I know that, my point is not about whether or not a delirious patient can make certain medical decisions.

My point is that I am confused about what the OP thought about the situation. It seems like s/he thought the patient was delirious and then also implied that this is just the way the patient is.

And by the very definition of delirium, those two things can't be true.

I only used the term mental competence because OP did. Competence is a whole other animal.

I still really do not understand what the OP thought should have happened here.

11 hours ago, JKL33 said:

Part of the problem in the OP scenario is questionable use of terminology and/or use of terminology that means something specific without undertaking proper assessment to better define the situation. People (even HCPs) have a hard time using words like incompetent, delirious, incapacitated, not competent, lacks capacity, etc., properly in a medical context and instead use them almost like lay terms. For example, it's not that uncommon to hear someone say something like, "He's not competent to leave - he's intoxicated!" There is an inappropriate application of terminology combined with wrong conclusions. Sometimes the misuse of terms contributes to the wrong conclusions. Then others insist that patients are allowed to make bad choices - - which may be true but certainly isn't always true.

Anyway, in the OP case, it does kind of sound like even the physician is kind of throwing the terms out there. But then it would be within a nurse's role to clarify what the physician means by his/her statements. Is the patient experiencing some degree of delirium but demonstrates that he does have the capacity to make the decision to leave, or is he experiencing some delirium and it is affecting is capacity to make a decision to leave, or is he not delirious and is just belligerent...or some other situation.

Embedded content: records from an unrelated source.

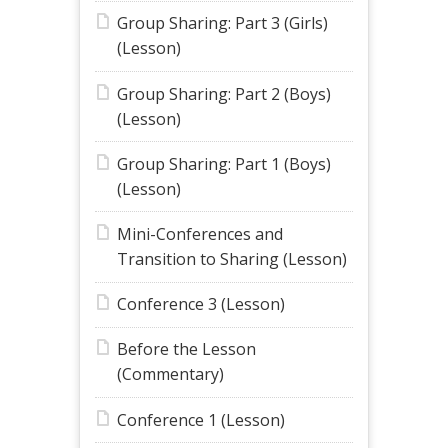
Group Sharing: Part 3 (Girls)
(Lesson)
Group Sharing: Part 2 (Boys)
(Lesson)
Group Sharing: Part 1 (Boys)
(Lesson)
Mini-Conferences and
Transition to Sharing (Lesson)
Conference 3 (Lesson)
Before the Lesson
(Commentary)
Conference 1 (Lesson)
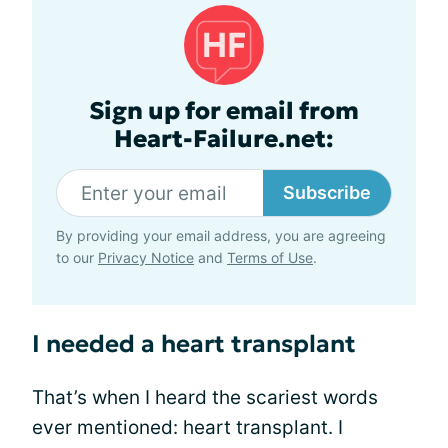
Sign up for email from
Heart-Failure.net:
Subscribe
By providing your email address, you are agreeing
to our
Privacy Notice
and
Terms of Use
.
I needed a heart transplant
That’s when I heard the scariest words
ever mentioned: heart transplant. I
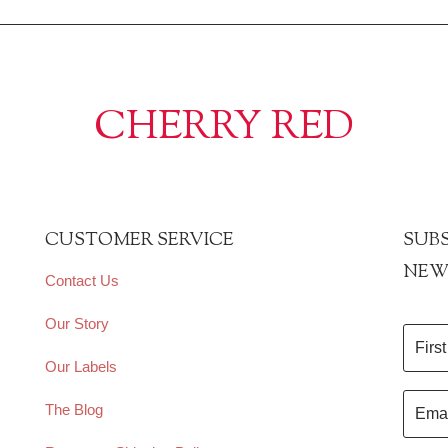
CHERRY RED
CUSTOMER SERVICE
SUBS
NEW
Contact Us
Our Story
Our Labels
The Blog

Whatever the assessment reveals, though, we then should follow through. If the patient is properly assessed and found to lack the capacity for a decision to leave, then it's not okay for half the crowd to pipe in about how "patients have the right to make bad choices" and allow him to leave "AMA."

I agree with both of you on the terminology issue, I was only references the two terms to avoid the wrath of the terminology police. The details and context of the situation as described negate the need to get picky about which terms we use.

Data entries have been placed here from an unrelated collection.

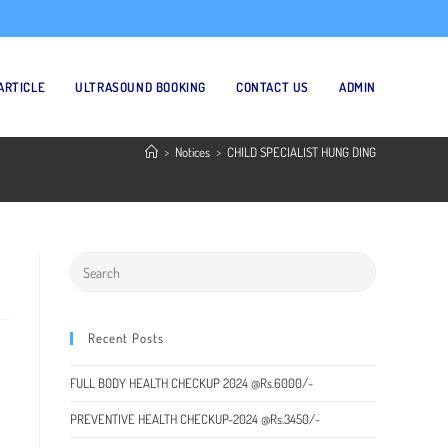
ARTICLE
ULTRASOUND BOOKING
CONTACT US
ADMIN
>
Notices
>
CHILD SPECIALIST HUNG DING
Recent Posts
FULL BODY HEALTH CHECKUP 2024 @Rs.6000/-
PREVENTIVE HEALTH CHECKUP-2024 @Rs.3450/-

Mainly I was referring to the common misperception by others that if someone is in any way 'off' cognitively that they can't then choose to leave AMA.

17 minutes ago, MunoRN said:

I agree with both of you on the terminology issue, I was only references the two terms to avoid the wrath of the terminology police.

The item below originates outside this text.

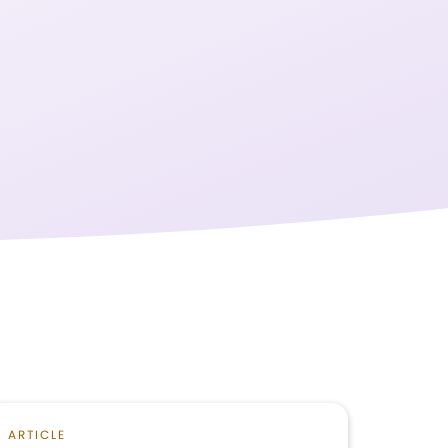
ARTICLE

I can see Davey Doo's picture of the terminology police right now!

Specializes in orthopedic/trauma, Informatics, diabetes.

Sounds like some situations that happen where I am at. We work very hard to get people treated. We don't "dump" pts (not saying that your facility did). We get to keep them until most issues are resolved. In 7 years, we have had one repeat patient that was finally discharged from the ortho service and could not come back to our floor. This pt could still come to hosp, but not us.

Sounds like this guy had some psych issues that needed to be dealt with.